The most common presenting symptom of ACP is unilateral nasal obstruction.1-4 In addition, recurrent epistaxis, purulent rhinorrhea, polyp strangulation, dyspnea, dysphagia, falling into hypopharynx, and speech disturbance can occur. 2 In this case, patient complained of persistent unilateral nasal obstruction with anosmia, purulent rhinorrhea, and postnasal drip sensation.
The best diagnostic tool for ACP is CT.1-4 ACP showed a hypo attenuated lesion on CT scanning, occupying the maxillary sinus and continuing to the posterior choana or nasopharynx. Magnetic resonance imaging (MRI) can also be a good diagnostic tool. ACP showed T1 hypointense and T2 hyperintense lesion filling maxillary sinus. In gadolinium enhancing view, intrasinusal cystic part of the polyp can be peripherally enhanced and the nasal and choanal part of the polyp has hyperintense lesion. 2 Nasal endoscopy can be a basic diagnostic tool. Polyp emerging from maxillary sinus ostium continued to posterior choana or nasopharynx is observed in endoscopic view. Occasionally, polyp is elongated to oropharynx so that polyp can be seen through oral cavity. In this case, patient had undergone nasal endoscopy at first visit and performed CT scan.
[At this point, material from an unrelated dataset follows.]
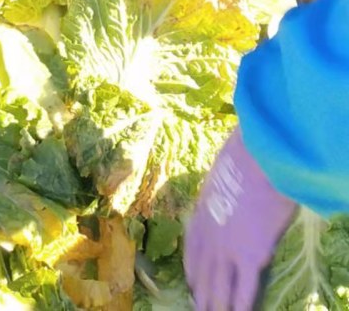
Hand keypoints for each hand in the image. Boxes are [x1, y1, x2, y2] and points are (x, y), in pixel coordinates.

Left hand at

The treatment of choice for ACP is surgery.1-5 Surgical technique varies from Caldwell-Luc technique to functional endoscopic sinus surgery. Currently, functional endoscopic sinus surgery is gold standard technique.2,4,5 The aim of functional endoscopic sinus surgery is the complete removal of ACP including origin site mucosa. To prevent recurrence, it is important to remove origin site of ACP. Therefore, an additional combined approach using a canine fossa approach may be necessary in some cases to ensure optimal visualization within the maxillary sinus. 5
Conclusion
We report a rare case of antrochoanal polyp and migrated dental implant in the ipsilateral maxillary sinus. Clinicians should be aware that ACP may have other concomitant conditions such as migrated dental implants.
Footnotes
Declaration of Conflicting Interests
The author(s) declared no potential conflicts of interest with respect to the research, authorship, and/or publication of this article.
Funding
The author(s) received no financial support for the research, authorship, and/or publication of this article.